| EXERCISE DATA |
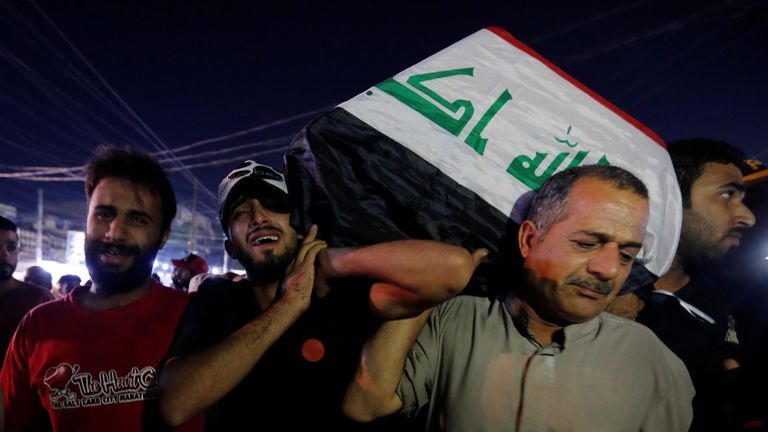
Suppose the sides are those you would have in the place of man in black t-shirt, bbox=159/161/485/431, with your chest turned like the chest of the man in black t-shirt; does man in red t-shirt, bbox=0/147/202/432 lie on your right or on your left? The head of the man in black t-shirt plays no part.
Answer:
--
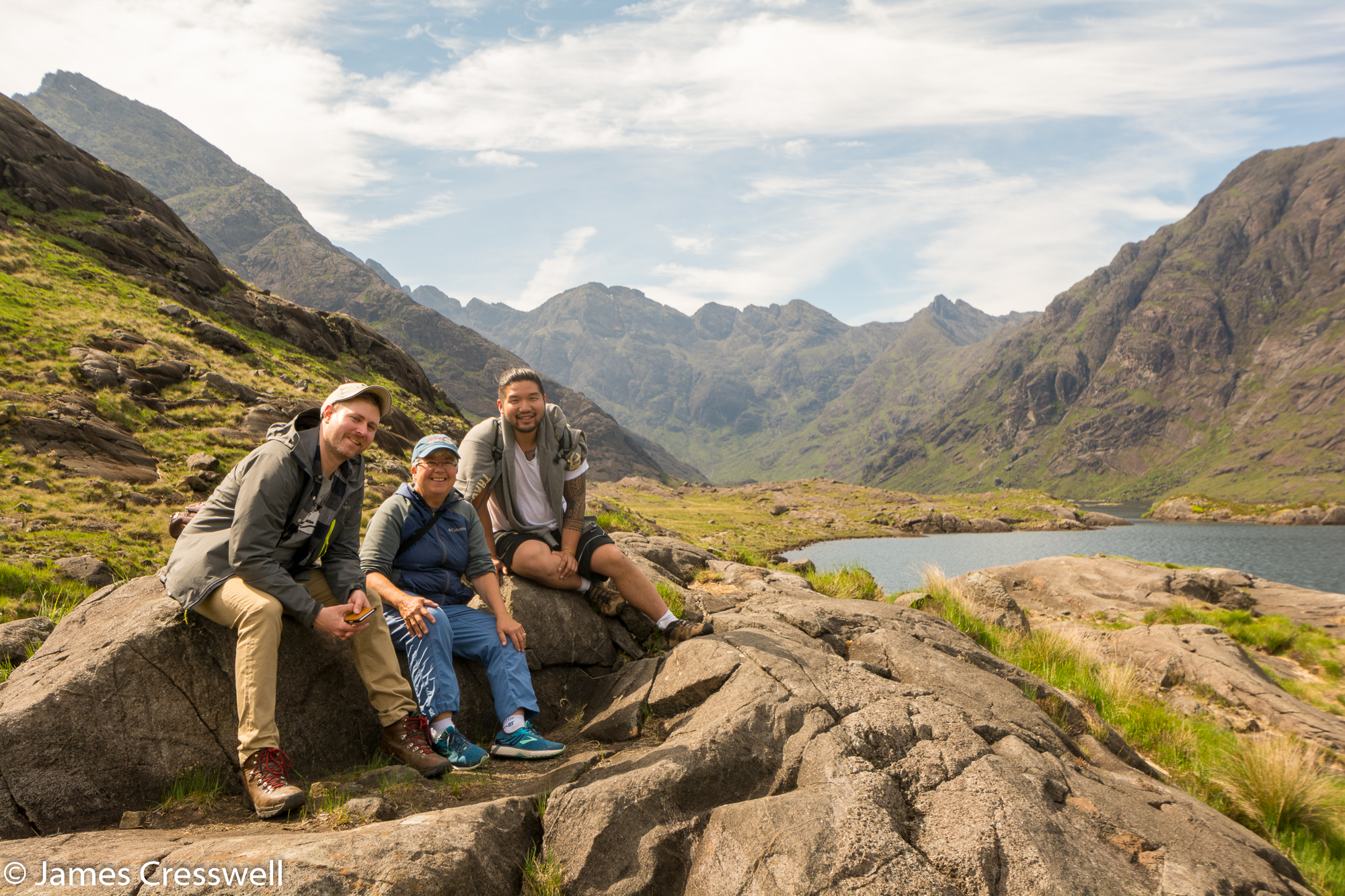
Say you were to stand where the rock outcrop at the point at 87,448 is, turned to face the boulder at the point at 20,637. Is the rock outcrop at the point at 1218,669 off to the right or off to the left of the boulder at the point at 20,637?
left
...
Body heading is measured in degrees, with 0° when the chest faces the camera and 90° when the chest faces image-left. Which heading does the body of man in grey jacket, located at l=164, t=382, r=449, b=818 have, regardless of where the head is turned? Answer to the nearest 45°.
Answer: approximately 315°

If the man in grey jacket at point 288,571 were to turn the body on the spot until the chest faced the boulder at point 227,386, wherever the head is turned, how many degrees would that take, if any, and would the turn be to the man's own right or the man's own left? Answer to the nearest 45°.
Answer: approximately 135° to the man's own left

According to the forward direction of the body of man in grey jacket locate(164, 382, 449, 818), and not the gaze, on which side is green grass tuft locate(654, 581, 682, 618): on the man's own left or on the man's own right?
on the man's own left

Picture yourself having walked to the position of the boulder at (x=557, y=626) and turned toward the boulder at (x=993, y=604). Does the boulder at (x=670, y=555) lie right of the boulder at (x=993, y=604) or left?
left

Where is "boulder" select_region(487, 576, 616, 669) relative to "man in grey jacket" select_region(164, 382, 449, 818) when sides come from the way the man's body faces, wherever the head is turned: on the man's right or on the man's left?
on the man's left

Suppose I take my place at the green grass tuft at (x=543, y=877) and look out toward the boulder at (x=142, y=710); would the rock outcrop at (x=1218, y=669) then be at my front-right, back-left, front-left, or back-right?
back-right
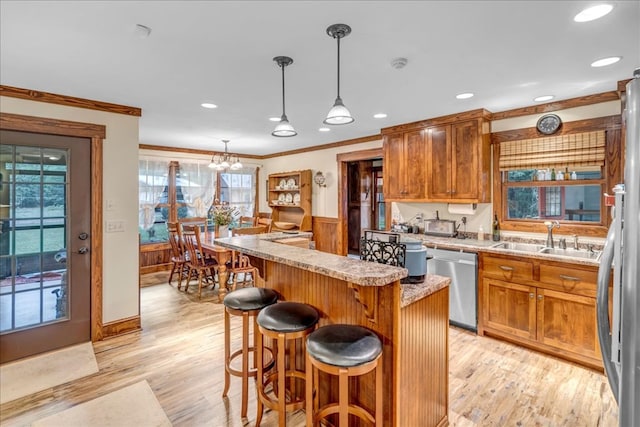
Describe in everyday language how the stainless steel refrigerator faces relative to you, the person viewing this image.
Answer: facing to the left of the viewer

| AIM OF THE TASK |
Starting with the line containing "Picture yourself having" and continuing through the line containing "Answer: facing to the left of the viewer", give those lines again word for word. Leave any picture out of your answer.

| SOLUTION |
Picture yourself having walked to the position of the boulder at (x=557, y=626) and turned toward the boulder at (x=993, y=604). Does the boulder at (x=670, y=555) lie right of the boulder at (x=993, y=604) or left?
left

Where is "boulder" select_region(487, 576, 616, 669) relative to "man in grey jacket" select_region(164, 382, 449, 818) when sides come from the way the man's body faces, wherever the head is turned: on the man's right or on the man's left?
on the man's left

Suppose I take my place at the green grass tuft at (x=543, y=877) and look out toward the boulder at (x=142, y=710); would the rock outcrop at (x=1218, y=669) then be at my front-right, back-left, front-left, or back-right?
back-right
Describe in everyday language how the stainless steel refrigerator faces relative to you, the person viewing this image.
Answer: facing to the left of the viewer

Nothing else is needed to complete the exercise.